Start of Dataset

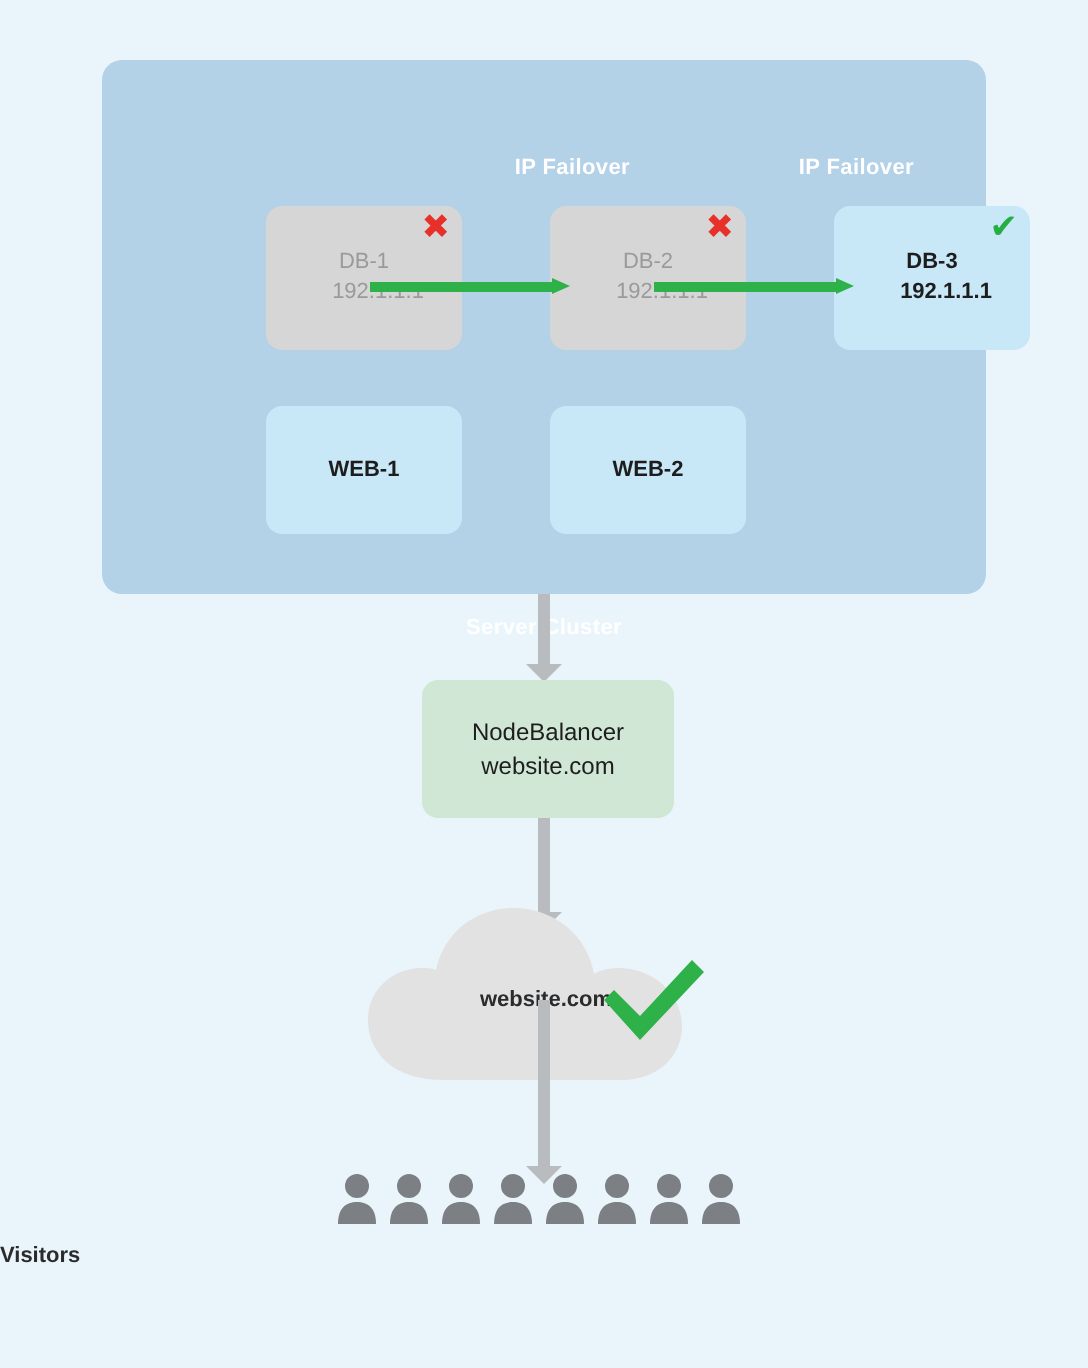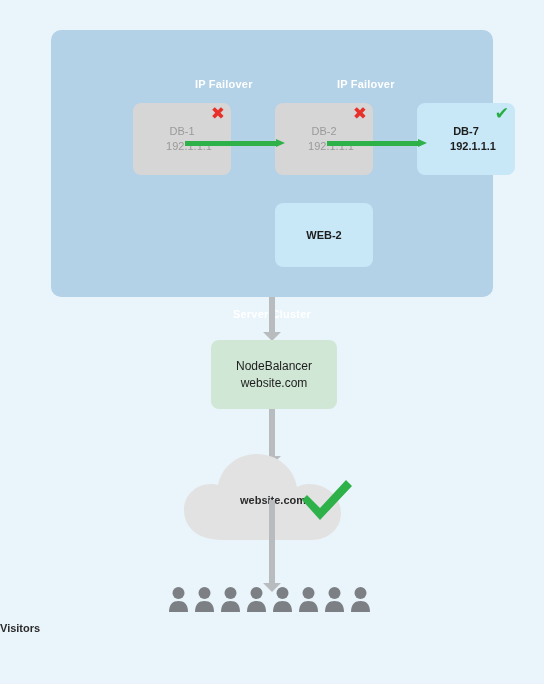"IP Failover" .failover-label { text-align: left -> right }
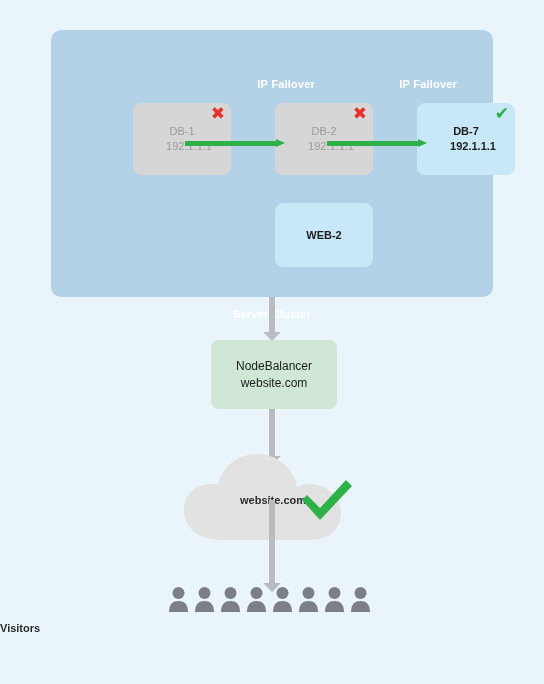"DB-7" span { text: DB-7 -> DB-3 }
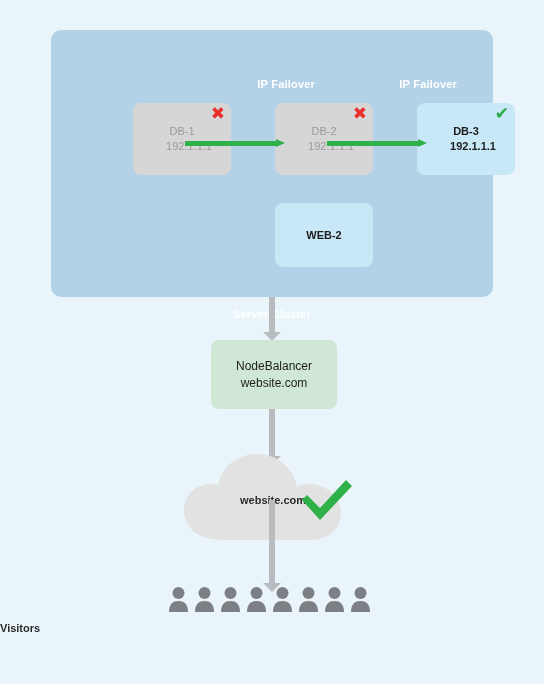"WEB-1" div.node { html: none -> <div> <span>WEB-1</span> </div> }
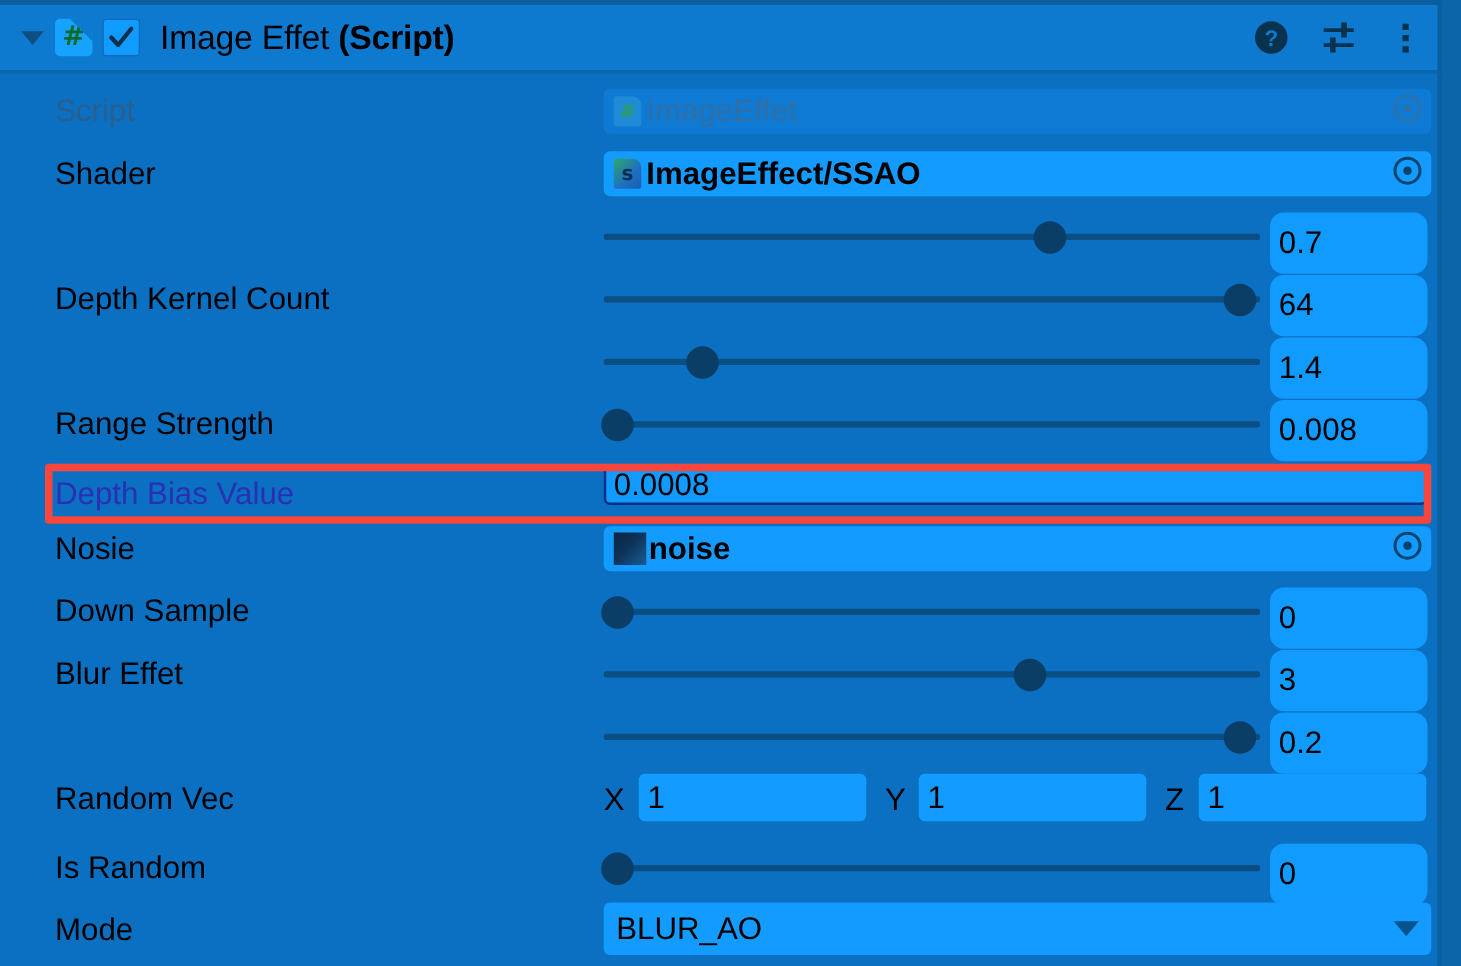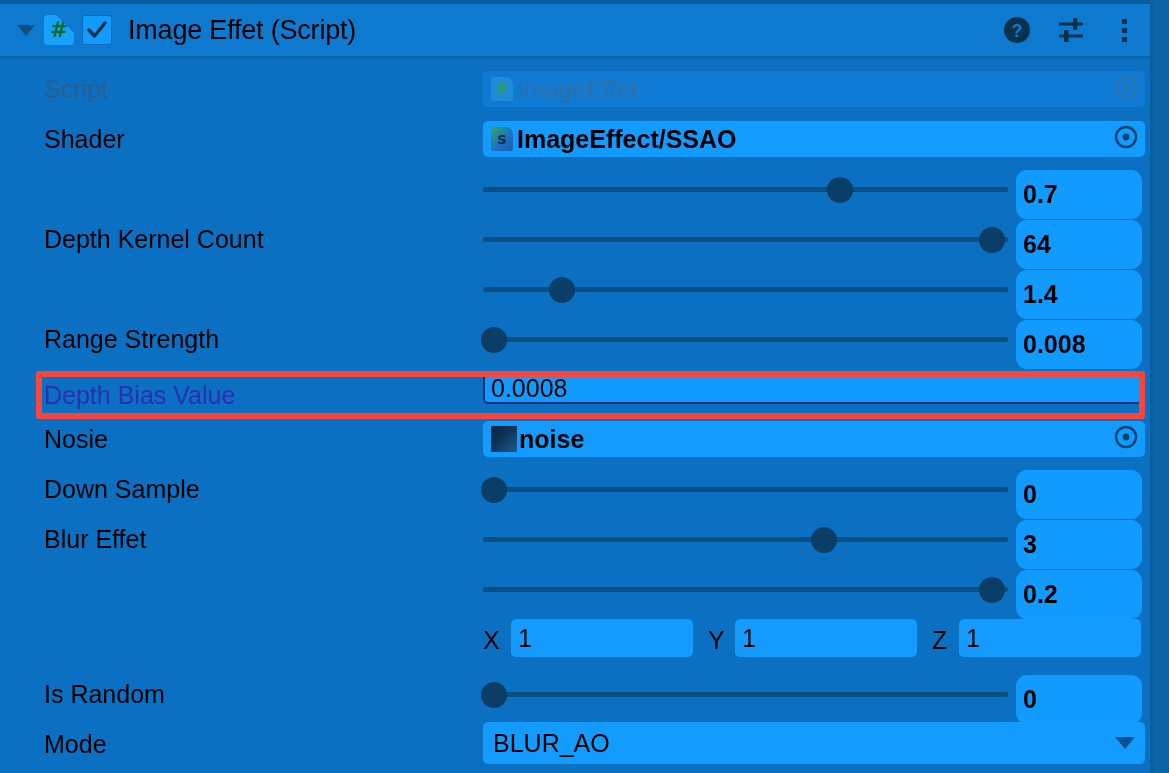"(Script)" .comp-title .bold { font-weight: normal -> bold }
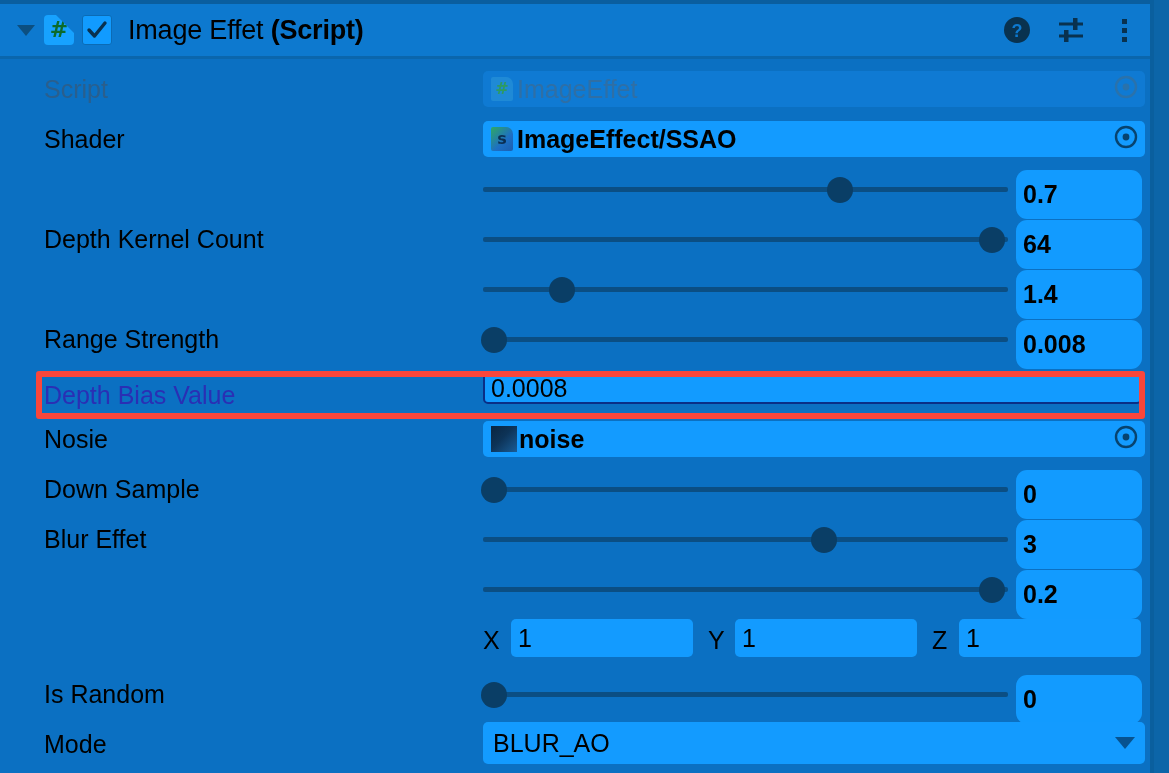"0.7" .numfield { font-weight: bold -> none }
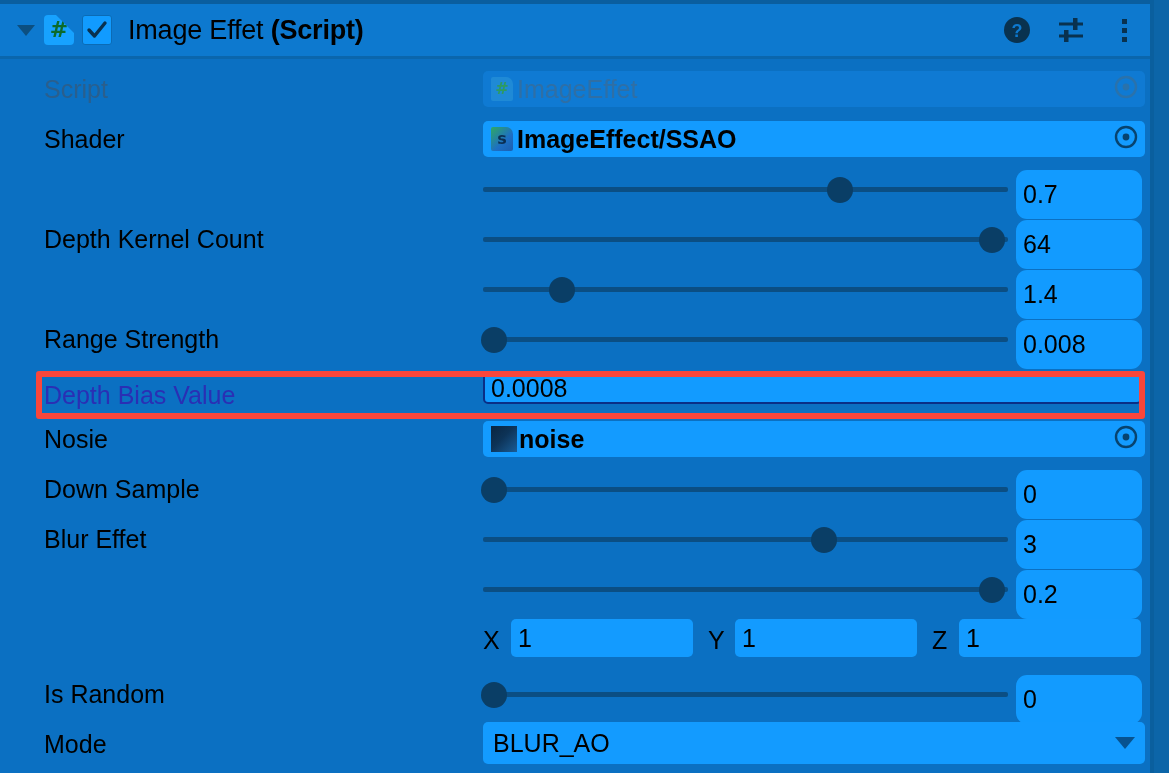"Random Vec" div.row-label { html: none -> <div>Random Vec</div> }
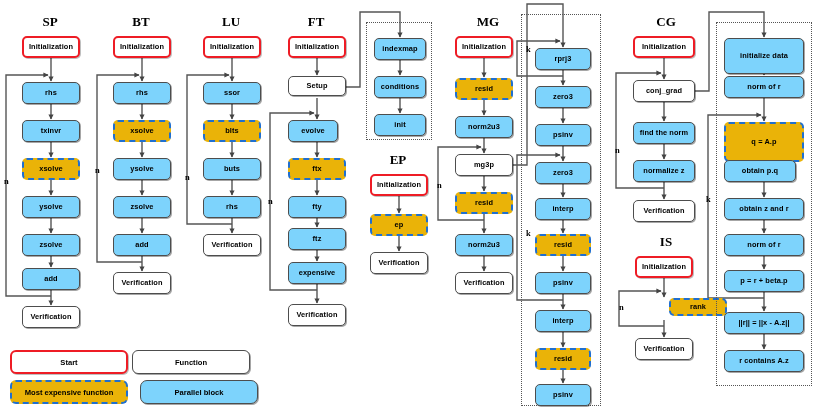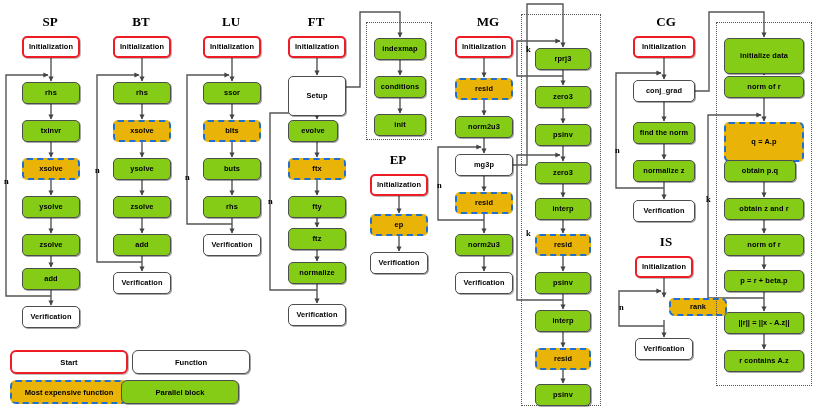"indexmap" .n-par { background: #84cc16 -> #7dd3fc }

End of Dataset

__What is being asked__
The data is to be returned exactly as it stands, pictures aside.

__Exercise answer__
"IP Failover" .failover-label { text-align: left -> right }
"DB-7" span { text: DB-7 -> DB-3 }
"WEB-1" div.node { html: none -> <div> <span>WEB-1</span> </div> }
"(Script)" .comp-title .bold { font-weight: normal -> bold }
"0.7" .numfield { font-weight: bold -> none }
"Random Vec" div.row-label { html: none -> <div>Random Vec</div> }
"indexmap" .n-par { background: #84cc16 -> #7dd3fc }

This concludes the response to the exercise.